Closed ESI-SYD closed 6 months ago
https://github.com/intel/intel-xpu-backend-for-triton/pull/370 fixes a subset of the test_softmax
tests.
@whitneywhtsang can we close this issue?
@whitneywhtsang can we close this issue?
No, because only a subset of the test cases are passing.
I reduced the problem to a particular operation in the "_blocksparse_softmax_fwd" (in softmax.py) kernel.

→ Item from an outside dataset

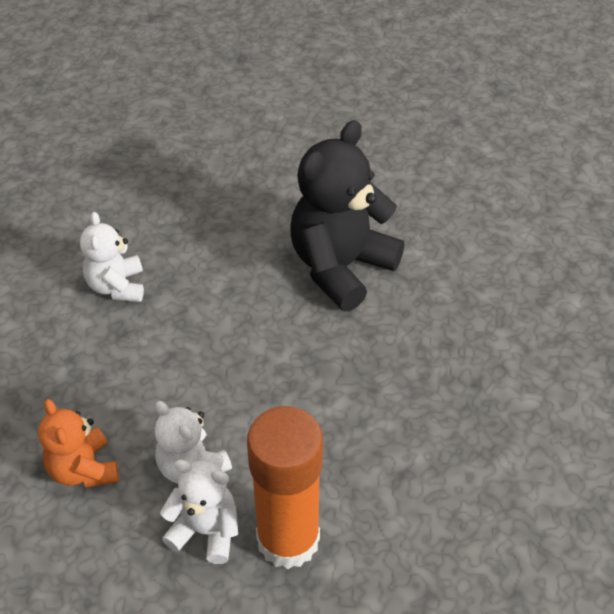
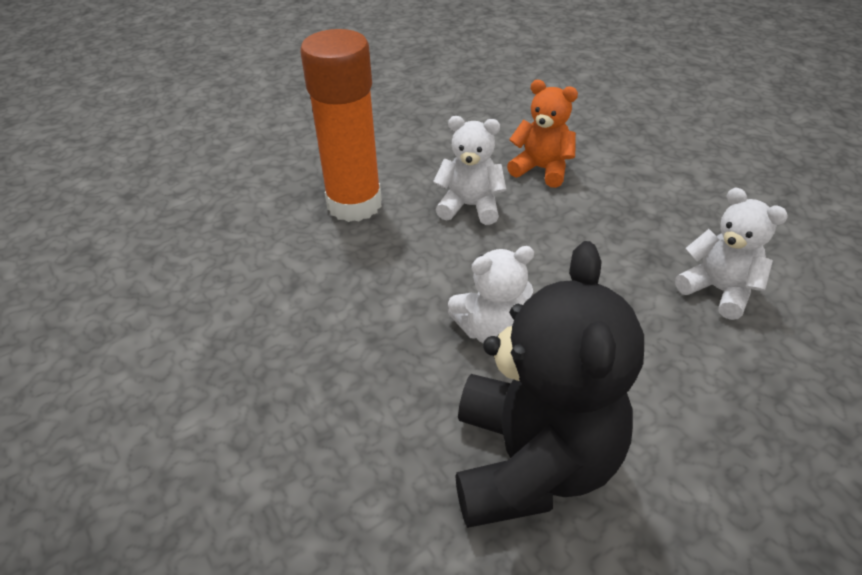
camera: 145 degrees right, 5 degrees down
(206, 531) = (418, 182): white teddy bear -> white teddy bear (492, 331)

The kernel is launched using a grid of [3, 4, 2]:
print("grid: ", grid)
_blocksparse_softmax_fwd[grid](
out, a, a.stride(0), lut, #
rel_logits, rel_shape[-1], rel_strides[0], rel_strides[1], # relative attn#
scale, #
is_causal, #
BLOCK_SIZE=block, #
ROW_SIZE=next_power_of_2(maxlut), #
IS_DENSE=is_dense, #
num_warps=num_warps(maxlut) #
)
Here is the relevant trace:
___________________________ test_softmax[1-4-False] ____________________________
BLOCK = 1, WIDTH = 4, is_dense = False, device = 'xpu', Z = 2, H = 3
is_causal = True, scale = 0.4
...
grid: [3, 4, 2] <<<<<<<<
Inside the _blocksparse_softmax_fwd
kernel we have this code section
if IS_DENSE:
ns = tl.arange(0, ROW_SIZE)
else:
a = tl.num_programs(0) #incorrect value is 96 and should be 3.

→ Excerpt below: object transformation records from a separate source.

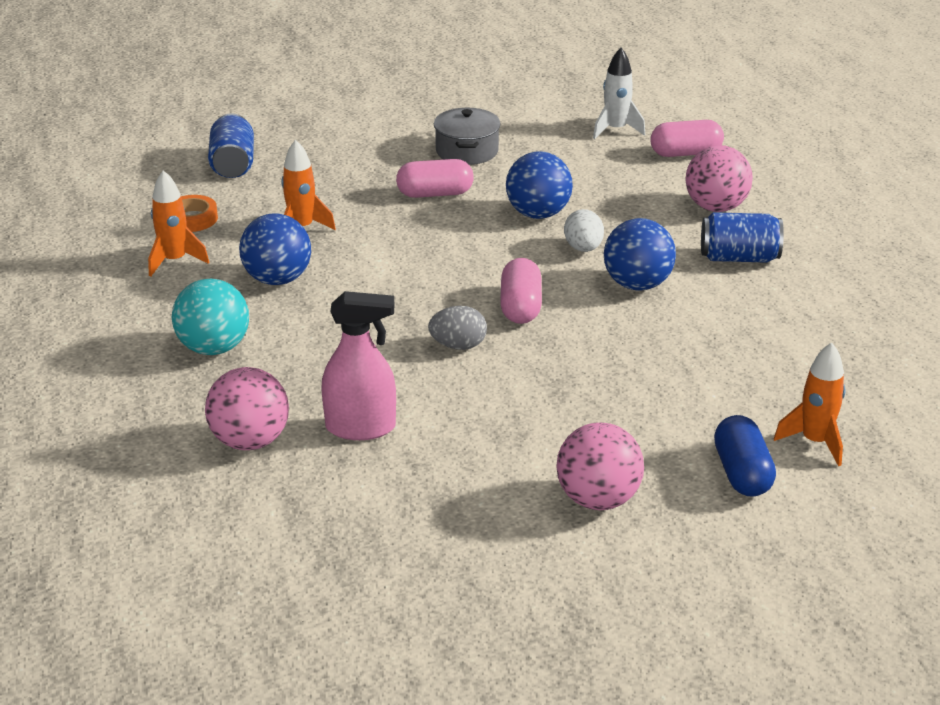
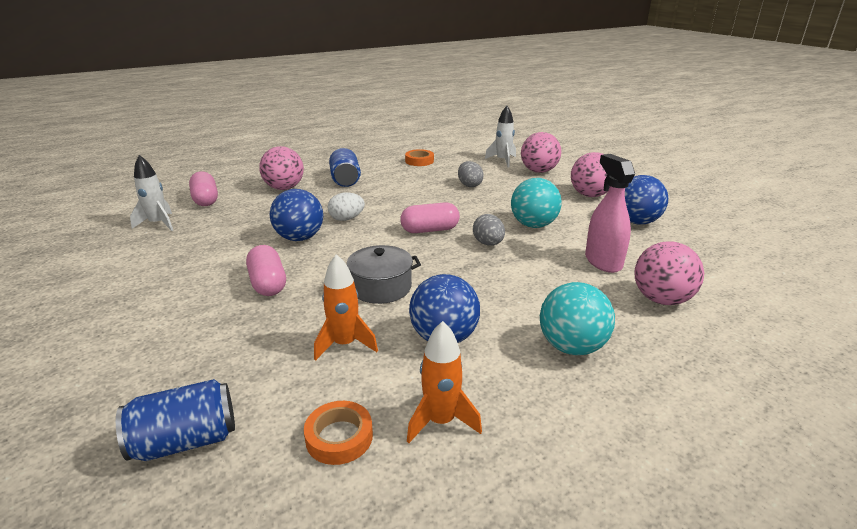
camera: 105 degrees left, 5 degrees down
(467, 151) = (182, 280): grey pot -> grey pot (381, 287)
(499, 399) = (533, 225): none -> turquoise ball
(637, 284) = (385, 201): blue ball -> blue ball (636, 222)
(684, 373) = (469, 185): none -> grey egg
(742, 473) = (538, 171): blue capsule -> pink ball
(815, 442) = (502, 161): orange rocket -> white rocket
(827, 340) = (419, 161): none -> orange tape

b = tl.num_programs(1) # this returns 4, which is correct.
tl.device_print("a: ", a)
tl.device_print("b: ", b)
off_lut = offset + 2 * tl.num_programs(0) * tl.num_programs(1) // BLOCK_SIZE
start_n = tl.load(LUT + off_lut + block_n, mask=block_n < size, other=0)
ns = start_n * BLOCK_SIZE + lane_n
Here the 2 print statements yield:
pid (1, 1, 0) idx () a: 96
pid (1, 1, 0) idx () a: 96
pid (1, 1, 0) idx () a: 96
pid (1, 1, 0) idx () a: 96
pid (1, 1, 0) idx () a: 96
....
pid (1, 1, 0) idx () b: 4
pid (1, 1, 0) idx () b: 4
pid (1, 1, 0) idx () b: 4
pid (1, 1, 0) idx () b: 4
pid (1, 1, 0) idx () b: 4
...
So tl.num_programs(0)
prints 96 instead of 3. Note that the call tl.num_programs(1)
actually yields the correct value (4).
Hard coding the correct value (3) for tl.num_programs(0)
causes the kernel to yield the expected result.
Verified that the LLVM IR produced by Triton is correct. The tl.num_programs(0)
is correctly lowered to the OpenCL function size_T get_global_size(unsigned int)
:
%50 = call i64 @_Z15get_global_sizej(i32 0), !dbg !30
%51 = trunc i64 %50 to i32, !dbg !30
%52 = call i32 (ptr addrspace(2), ...) @_Z18__spirv_ocl_printf(ptr addrspace(2) @printfFormat_1, i32 %8, i32 %10, i32 %12, ptr addrspace(2) @printfPrefix_1, i32 %51)
Note:
% c++filt _Z15get_global_sizej
get_global_size(unsigned int)
The issue is a problem in the GEN dialect lowering of genx.grid.dim
. This problem will be addressed by PR https://github.com/intel/llvm/pull/12709.
This case can pass on SPIRV path but fail on LLVM path.